Le règne de son jeune successeur, Caligula (37-41), fils de Germanicus, commença favorablement, car la mort de Tibère avait été accueillie avec joie. Mais bientôt une maladie affecta sa raison, ou peut-être ses instincts réprimés reprirent-ils le dessus. Il se montra violent, cruel et déconcertant, se livra à toutes sortes de fantaisies ruineuses, voulant être considéré comme un dieu, ce qui était prématuré.
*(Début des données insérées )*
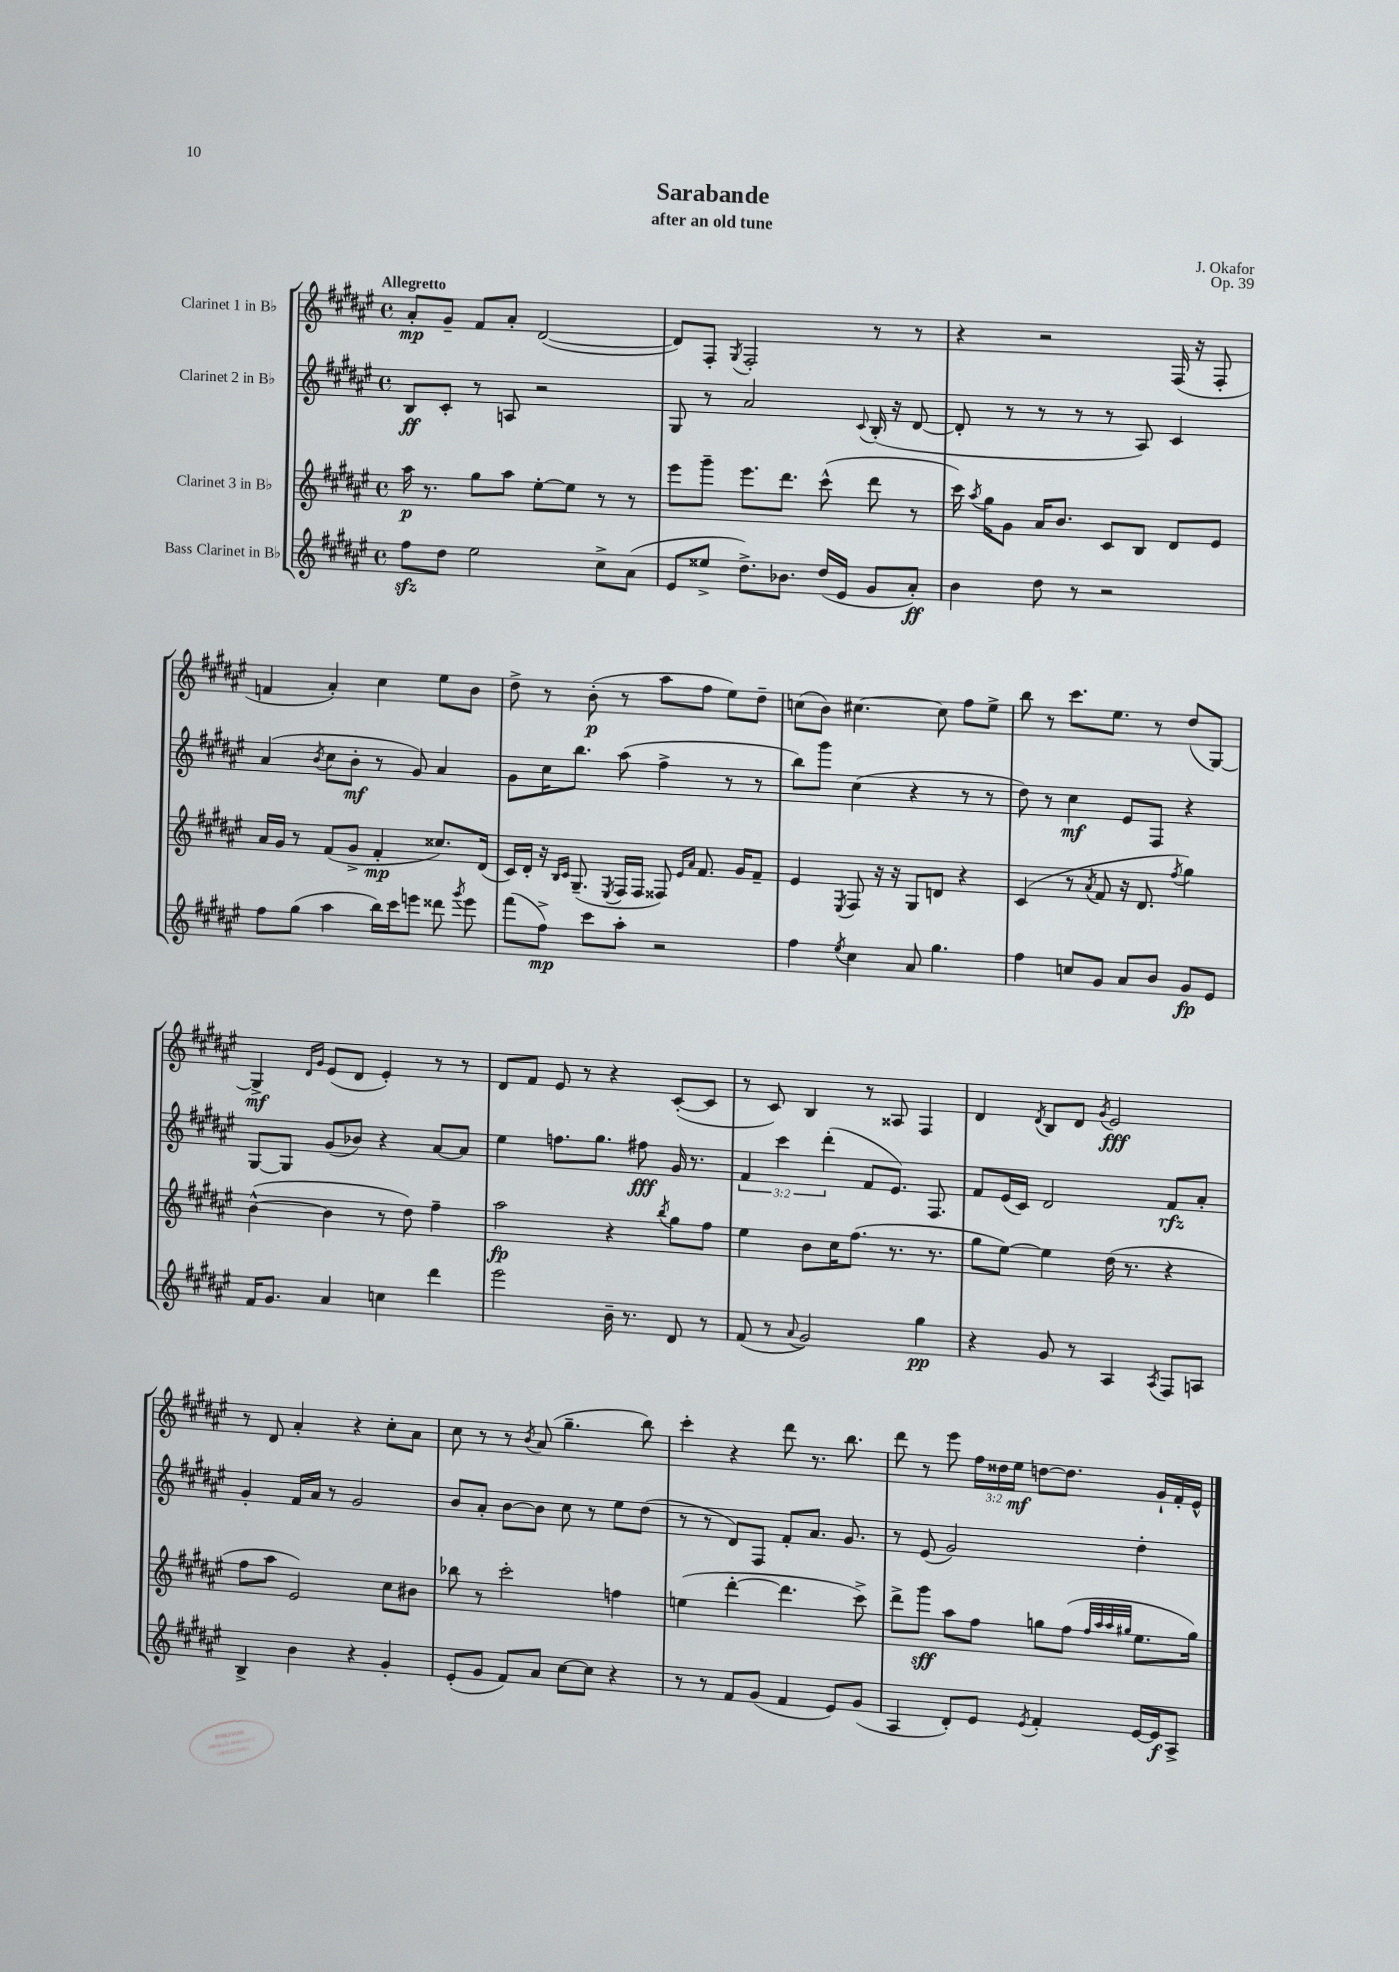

**kern	**kern	**kern	**kern
*staff4	*staff3	*staff2	*staff1
*clefG2	*clefG2	*clefG2	*clefG2
*k[f#c#g#d#a#e#]	*k[f#c#g#d#a#e#]	*k[f#c#g#d#a#e#]	*k[f#c#g#d#a#e#]
*M4/4	*M4/4	*M4/4	*M4/4
*met(c)	*met(c)	*met(c)	*met(c)
8ff#\L	16aa#\	8B/L	8a#'/L
.	8.r	.	.
8dd#\J	.	8c#'/J	8g#~/J
2ee#\	8gg#\L	8r	8f#/L
.	8aa#\J	8A/	8a#'/J
.	[8ee#'\L	2r	([2d#/
.	8ee#\]J	.	.
8cc#^\L	8r	.	.
(8a#\J	8r	.	.
=	=	=	=
8e#/L	8eee#\L	8G#/	8d#/]L)
8ee##^/J	8ggg#~\J	8r	8F#'/J
.	.	.	8qG#/
8.dd#^\L)	8.eee#\L	2a#/	2F#'/
8.b-\J	8.ddd#\J	.	.
(16dd#/LL	(8ccc#^^\	.	.
16e#/JJ	.	.	.
.	.	8qqc#/	.
8g#/L	8ddd#\	(16B'/	8r
.	.	16r	.
8a#'/J)	8r	[8d#/	8r
=	=	=	=
4b\	16ccc#\)	8d#'/]	4r
.	8qaa#/	.	.
.	16gg#\LK	.	.
.	8g#\J	8r	.
8dd#\	16a#/LK	8r	2r
.	8.b/J	.	.
8r	.	8r	.
2r	8c#/L	8r	.
.	8B/J	8A#/)	.
.	8d#/L	4c#/	(16F#/
.	.	.	16r
.	8e#/J	.	8F#'/
=	=	=	=
8ff#\L	16a#/LL	(4a#/	4f/
.	16g#/JJ	.	.
(8gg#\J	8r	.	.
.	.	8qb/	.
4aa#\	(8f#/L	8cc#\L	4a#'/)
.	8g#^/J	8b'\J	.
16bb\LL)	4f#'/	8r	4cc#\
16ccc#\J	.	.	.
8eee\J	.	8g#/)	.
8ddd##\	8.cc##/L)	4a#/	8ee#\L
8qggg#/	.	.	.
8eee\	.	.	8b\J
.	(16d#/Jk	.	.
=	=	=	=
(8fff#\L	16c#/LL)	8g#\L	8dd#^\
.	16d#'/JJ	.	.
8ff#^\J)	16r	16cc#\K	8r
.	16qqB/LL	.	.
.	16qqc#/JJ	.	.
.	(8.G#~/	8.bb\J	.
8ccc#\L	.	.	(8b'\
.	8qE#/	.	.
8aa#'\J	16F#/LL	(8aa#\	8r
.	16F#/JJ	.	.
2r	8F##/)	4ff#^\	8aa#\L
.	16qqe#/LL	.	.
.	16qqa#/JJ	.	.
.	8.f#/	.	8ff#\J
.	.	8r	8ee#\L)
.	16g#/LK	.	.
.	8f#~/J	8r	8dd#~\J
=	=	=	=
4ff#\	4e#/	8bb\L)	(8cc\L
.	.	8ggg#\J	8b\J)
8qee#/	8qE#/	.	.
4cc#\	8F#/	(4cc#\	[4.cc#\
.	16r	.	.
.	16r	.	.
8a#/	8G#/L	4r	.
4.gg#\	8d/J	.	8cc#\]
.	4r	8r	8ff#\L
.	.	8r	8ee#^\J
=	=	=	=
4ff#\	(4c#/	8dd#\)	8bb\
.	.	8r	8r
8cc/L	8r	4cc#\	8.ccc#\L
.	8qa#/	.	.
8g#/J	8f#/	.	.
.	.	.	8.ee#\J
8a#/L	16r	8e#/L	.
.	8.d#/	.	.
8b/J	.	8F#/J	8r
.	8qff#/	.	.
8g#/L	4gg#\)	4r	(8dd#/L
8e#/J	.	.	[8G#/J)
=	=	=	=
16f#/LK	([4b^^\	[8G#/L	4G#^/]
8.g#/J	.	.	.
.	.	8G#/]J	.
.	.	.	16qqd#/LL
.	.	.	16qqg#/JJ
4a#/	4b\]	(8g#/L	(8e#/L
.	.	8b-/J)	8d#/J
4cc\	8r	4r	4e#'/)
.	8dd#\)	.	.
4ddd#\	4ff#~\	[8a#/L	8r
.	.	8a#/]J	8r
=	=	=	=
2eee#\	2aa#\	4ee#\	8d#/L
.	.	.	8f#/J
.	.	8.ff\L	8e#/
.	.	.	8r
.	.	8.gg#\J	.
16b~\	4r	.	4r
8.r	.	.	.
.	.	8ff#\	.
.	8qbb/	.	.
8d#/	8gg#\L	16g#/	([8c#'/L
.	.	8.r	.
8r	8ff#\J	.	8c#/]J
=	=	=	=
(8f#/	4ee#\	6f#/	8r
8r	.	.	8c#/)
.	.	6ccc#\	.
8qqa#/	.	.	.
2g#/)	8b\L	.	4B/
.	.	(6ddd#'\	.
.	16cc#\K	.	.
.	(8.ff#\J	.	.
.	.	8f#/L	8r
.	8.r	8.e#/J)	8A##/
4gg#\	.	.	4F#/
.	8.r	8.F#/	.
=	=	=	=
4r	8gg#\L	8f#/L	4d#/
.	[8ee#\J)	(16e#/L	.
.	.	16c#/JJ)	.
.	.	.	8qd#/
8g#/	4ee#\]	2d#/	8B/L
8r	.	.	8d#/J
.	.	.	8qg#/
4A#/	(16dd#\	.	2e#/
.	8.r	.	.
8qA#/	.	.	.
8F#/L	4r	8f#/L	.
8A/J	.	8a#'/J	.
=	=	=	=
4B^/	8ff#\L	4g#'/	8r
.	8aa#\J	.	8d#/
4b\	2e#/)	16f#/LL	4a#'/
.	.	16a#/JJ	.
.	.	8r	.
4r	.	2g#/	4r
4g#'/	8cc#\L	.	8cc#'\L
.	8b#\J	.	8a#\J
=	=	=	=
(8e#'/L	8bb-\	8b/L	8cc#\
8g#/J	8r	8a#'/J	8r
8f#/L)	2ccc#'\	[8b\L	8r
.	.	.	8qb/
8a#/J	.	8b\]J	(8a#/
[8cc#\L	.	8cc#\	4.gg#~\
8cc#\]J	.	8r	.
4r	4ff\	8ee#\L	.
.	.	(8dd#\J	8bb\)
=	=	=	=
8r	(4ee\	8r	4ccc#'\
8r	.	8r	.
8f#/L	[4ddd#'\	8d#/L)	4r
(8g#/J	.	8F#/J	.
4f#/	4.ddd#\]	8f#'/L	8ddd#\
.	.	8.a#/J	8.r
8e#/L)	.	.	.
.	.	8.g#/	8.bb\
(8g#/J	8ccc#^\)	.	.
=	=	=	=
4A#/	8ddd#^\L	8r	8ddd#\
.	8ggg#\J	(8e#/	8r
8d#'/L)	8aa#\L	2g#/)	8eee#\
8e#/J	8ff#\J	.	24ff#\LL
.	.	.	24dd##\
.	.	.	24ee#\JJ
8qe#/	.	.	.
4f#'/	8gg\L	.	[8dd\L
.	(8ff#\J	.	8.dd\]J
.	32qqff#/LLL	.	.
.	32qqaa#/	.	.
.	32qqaa#/	.	.
.	32qqgg#/JJJ	.	.
[16e#/LL	8.ee#\L	4dd#'\	.
16e#/]J	.	.	16g#`/LL
8A#^/J	.	.	16f#'/
.	16gg#\Jk)	.	16e#^^/JJ
==	==	==	==
*-	*-	*-	*-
Son entourage d’affranchis orientaux et égyptiens, légués par sa grand-mère Antonia, le poussa à une autocratie de type lagide, qui suscita des haines. Les conspirations déchaînèrent une fois de plus la terreur. Un dernier complot l’assassina.

Les prétoriens découvrirent dans le palais le frère cadet de Germanicus, l’oncle de Caligula, Claude, tremblant de peur et, fidèles à la maison julio-claudienne, l’acclamèrent empereur malgré ses prières. Il avait échappé aux intrigues de Séjan, car on le tenait pour un faible d’esprit inoffensif. En fait, des défauts extérieurs (tremblements nerveux, bégaiement, tics et frayeurs enfantines) l’avaient desservi. Il était fort instruit, aimait la grammaire, l’histoire et l’étruscologie, et montra sur les besoins de l’Empire et le sens de son évolution des vues raisonnables. Il laissa gouverner des affranchis impériaux, cupides et fourbes, mais travailleurs et compétents. Narcisse, Pallas, qui développèrent les bureaux et la centralisation, créèrent la chancellerie impériale et le fiscus.